Into the complexity of microbial communities
Gulbenkian Science/DICYT Microbial communities form complex ecosystems, built on networks of interactions. Gut bacteria, inside our bodies are an example, and we depend on them to help us digest food, to control our mood, or to protect us from infection. Nasopharyngeal multi-strain bacteria like Streptococcus pneumoniae are another example, often carried asymptomatically but sometimes causing trouble to the host. Depending on underlying diversity, microbial community dynamics can lead to different outcomes between health and disease, and display different stability or resistance to invasion.
“Within the system, the fate of each member strain is inextricably linked with the fate of other strains. Depending on its interactions with others, a strain may persist or become extinct, may fluctuate over time, or reach a steady state”, explains Erida Gjini, former IGC principal investigator, now based at the Center for Computational and Stochastic Mathematics at Instituto Superior Técnico. But to understand the rules of coexistence in complex systems such as this, we need good theoretical models and strong mathematical analysis.
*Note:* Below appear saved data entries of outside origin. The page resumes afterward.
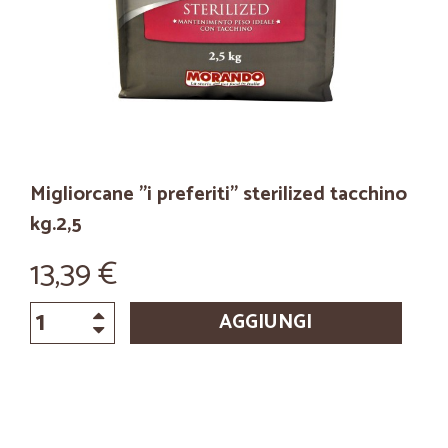
Migliorcane "i preferiti" sterilized tacchino
kg.2,5
13,39 €
AGGIUNGI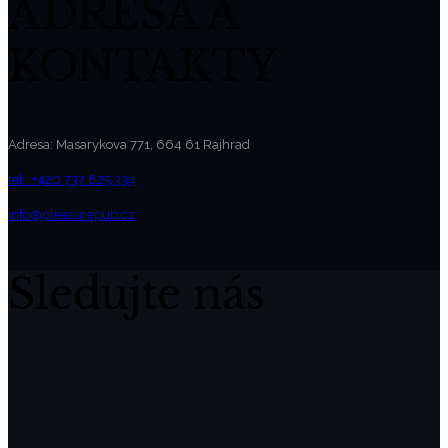
ADRESA A
KONTAKTY
Adresa: Masarykova 771, 664 61 Rajhrad
tel.: +420 737 625 334
info@pleasurepub.cz
Sledujte nás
Translating the inner workings of a microbial ecosystem into the language of mathematics allows us to extract the principles and key parameters that govern it, making room for predictions and hypotheses that would otherwise remain inaccessible. In a study published in Ecology and Evolution, Erida Gjini and Sten Madec, from Institut Denis Poisson at the University of Tours, build on a previously defined mathematical framework and reveal a new parameter that explains how the same system can be found in different coexistence regimes. It all comes down to the ratio of single to co-colonization: how often strains are found to occur alone vs. how often they co-occur with others in a typical host (resource) unit.
The previously formalized mathematical framework uses an epidemiological model to understand how networks of many interacting microbes behave in the face of global parameter shifts. Although relative interaction strengths may remain fixed, the changing global parameter dictates how these translate to coexistence dynamics. “It is this context that we have now understood in terms of what it means for effective pairwise interactions”, Erida explains.We show that the critical quantity, responsible for strong qualitative shifts in the dynamics, is the ratio of single to co-colonization in the system, because it amplifies the role of asymmetry in how each pair of strains cooperates or competes between each other”, Erida Gjini says.
But what determines this ratio? “In our model, the mean cooperation or competition between all system members combines with reproduction number in a trade-off manner to determine the ratio of single to co-colonization. This becomes then the key tuner of the type of coexistence: the larger the ratio the more strains may coexist, but also the more complex their dynamics”, Erida Gjini details.Instead of obtaining extremes of system behaviour as apparently disconnected and independent scenarios, the researchers now identify the parameter to gradually interpolate between them as ‘environment’ shifts.
The study provides quantitative results both for fundamental understanding of biodiversity and for intervention design. Predictable changes in abundance between different microbes translate to predictable changes in system properties. Understanding how microbial communities respond to environmental gradients can generate valuable insights for control, and have applications in biotechnology and biomedicine.
Any exciting avenues for further exploration? The authors reveal that one definitely worth pursuing is the link between the single to co-colonization ratio, central to coexistence, and the stress-gradient hypothesis in ecology: harsh environments lead to cooperation, whereas benign environments lead to competition. “Our results suggest that the only way to keep the ratio constant is by trading-off mean interaction with others against global prevalence” Erida remarks.
If prevalence goes down (lower reproduction potential), system members should universally cooperate more; if prevalence goes up (higher reproduction potential), system members should compete more, to preserve their coexistence configuration. “Although this seems a theoretical speculation at this point, it will be very interesting to examine this hypothesis in eco-epidemiological systems in the future, under the lens of this new model.”